**Passage extrait**.
'''
Sans aller jusqu’à la salvatrice attitude punk des Pogues, les Doolin’ intègrent à leur amour des formes traditionnelles, doublé d’une compétence et d’une générosité instrumentales ahurissantes, une bonne dose de modernité, sous forme de riffs, d’harmonies et de fougue. Le chanteur principal est un croisement entre Bono, Christy Moore et Jay-Z.
Du coup, ils font un tabac (utilisons cette expression avant qu’elle soit interdite) partout où ils passent, d’abord en Irlande où, pourtant, un conservatisme pointilleux aurait pu les réduire en bouillie.
'''
**Données fournies**.
'''
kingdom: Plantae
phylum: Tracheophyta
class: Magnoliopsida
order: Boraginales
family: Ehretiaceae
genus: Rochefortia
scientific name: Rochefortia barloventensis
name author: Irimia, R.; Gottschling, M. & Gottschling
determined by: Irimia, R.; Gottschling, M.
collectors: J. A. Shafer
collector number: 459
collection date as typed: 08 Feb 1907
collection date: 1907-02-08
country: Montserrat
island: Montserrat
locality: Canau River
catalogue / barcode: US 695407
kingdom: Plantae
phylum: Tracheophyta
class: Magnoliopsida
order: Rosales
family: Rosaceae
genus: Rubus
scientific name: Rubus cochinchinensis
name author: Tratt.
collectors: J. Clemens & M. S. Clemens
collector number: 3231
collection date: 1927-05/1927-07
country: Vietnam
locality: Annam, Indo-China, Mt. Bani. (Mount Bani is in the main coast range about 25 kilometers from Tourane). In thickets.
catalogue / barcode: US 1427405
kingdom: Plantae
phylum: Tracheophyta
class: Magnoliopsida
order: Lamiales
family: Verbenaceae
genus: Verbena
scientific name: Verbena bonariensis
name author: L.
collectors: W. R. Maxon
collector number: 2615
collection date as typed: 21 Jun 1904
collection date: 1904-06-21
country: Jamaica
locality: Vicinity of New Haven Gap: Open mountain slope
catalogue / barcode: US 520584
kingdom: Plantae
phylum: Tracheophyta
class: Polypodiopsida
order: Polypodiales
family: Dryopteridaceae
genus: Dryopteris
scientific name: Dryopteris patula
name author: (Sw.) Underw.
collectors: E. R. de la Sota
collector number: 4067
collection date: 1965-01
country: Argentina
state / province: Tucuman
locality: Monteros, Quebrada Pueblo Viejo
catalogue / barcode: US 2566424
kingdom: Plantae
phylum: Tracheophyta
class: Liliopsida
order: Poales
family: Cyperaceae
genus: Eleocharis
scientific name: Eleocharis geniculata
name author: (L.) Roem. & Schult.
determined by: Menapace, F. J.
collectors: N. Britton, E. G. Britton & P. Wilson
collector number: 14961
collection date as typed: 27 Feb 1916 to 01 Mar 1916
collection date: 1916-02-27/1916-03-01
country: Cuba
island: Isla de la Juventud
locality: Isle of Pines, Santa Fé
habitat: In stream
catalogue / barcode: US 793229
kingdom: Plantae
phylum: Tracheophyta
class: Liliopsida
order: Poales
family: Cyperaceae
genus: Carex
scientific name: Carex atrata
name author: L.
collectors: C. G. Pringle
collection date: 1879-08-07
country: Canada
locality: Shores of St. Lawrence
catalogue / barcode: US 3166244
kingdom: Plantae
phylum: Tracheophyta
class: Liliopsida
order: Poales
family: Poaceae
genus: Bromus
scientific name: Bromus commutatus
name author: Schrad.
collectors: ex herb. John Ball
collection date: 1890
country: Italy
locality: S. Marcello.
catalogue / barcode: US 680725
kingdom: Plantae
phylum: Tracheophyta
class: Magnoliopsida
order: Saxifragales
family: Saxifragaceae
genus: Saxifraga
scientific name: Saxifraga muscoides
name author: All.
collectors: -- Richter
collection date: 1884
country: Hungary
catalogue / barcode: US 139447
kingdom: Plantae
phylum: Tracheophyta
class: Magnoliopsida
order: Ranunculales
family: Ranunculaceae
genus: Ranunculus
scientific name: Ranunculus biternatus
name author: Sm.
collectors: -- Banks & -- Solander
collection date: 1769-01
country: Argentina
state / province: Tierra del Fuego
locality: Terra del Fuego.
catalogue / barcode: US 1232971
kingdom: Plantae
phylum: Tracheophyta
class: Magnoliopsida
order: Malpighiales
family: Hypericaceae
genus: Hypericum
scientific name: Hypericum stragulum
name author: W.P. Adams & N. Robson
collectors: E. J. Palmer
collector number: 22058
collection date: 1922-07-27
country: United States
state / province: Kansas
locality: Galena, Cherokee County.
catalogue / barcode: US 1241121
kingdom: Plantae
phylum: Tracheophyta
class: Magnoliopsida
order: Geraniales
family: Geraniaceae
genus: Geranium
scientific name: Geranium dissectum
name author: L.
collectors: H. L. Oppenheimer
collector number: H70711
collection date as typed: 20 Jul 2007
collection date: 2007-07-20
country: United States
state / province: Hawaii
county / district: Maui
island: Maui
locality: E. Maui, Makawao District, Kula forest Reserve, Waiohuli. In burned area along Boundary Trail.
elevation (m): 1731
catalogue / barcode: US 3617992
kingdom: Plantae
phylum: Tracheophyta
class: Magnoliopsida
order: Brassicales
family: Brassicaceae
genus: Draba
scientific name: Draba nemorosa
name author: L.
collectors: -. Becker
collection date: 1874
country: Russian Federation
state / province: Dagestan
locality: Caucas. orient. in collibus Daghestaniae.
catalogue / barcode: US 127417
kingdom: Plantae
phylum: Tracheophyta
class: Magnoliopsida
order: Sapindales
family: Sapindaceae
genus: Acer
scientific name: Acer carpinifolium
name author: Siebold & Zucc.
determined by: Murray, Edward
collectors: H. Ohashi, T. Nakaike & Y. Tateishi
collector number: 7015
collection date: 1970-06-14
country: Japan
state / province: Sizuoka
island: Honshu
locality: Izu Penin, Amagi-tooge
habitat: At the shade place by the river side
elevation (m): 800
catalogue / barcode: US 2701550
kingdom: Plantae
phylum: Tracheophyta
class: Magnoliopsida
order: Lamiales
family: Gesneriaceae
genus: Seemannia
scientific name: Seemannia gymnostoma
'''
**Votre travail**.
A: Dans l'extrait sur les Doolin', relevez tous les artistes auxquels le chanteur principal est comparé.
B: Citez le passage de l'extrait sur les Doolin' compris entre « Sans aller jusqu’à » et « Moore et Jay-Z. », ces deux bornes incluses.
Le matériel fourni n'a aucun rapport avec l'extrait.

**Réponses**.
A: Bono, Christy Moore et Jay-Z.

B:
Sans aller jusqu’à la salvatrice attitude punk des Pogues, les Doolin’ intègrent à leur amour des formes traditionnelles, doublé d’une compétence et d’une générosité instrumentales ahurissantes, une bonne dose de modernité, sous forme de riffs, d’harmonies et de fougue. Le chanteur principal est un croisement entre Bono, Christy Moore et Jay-Z.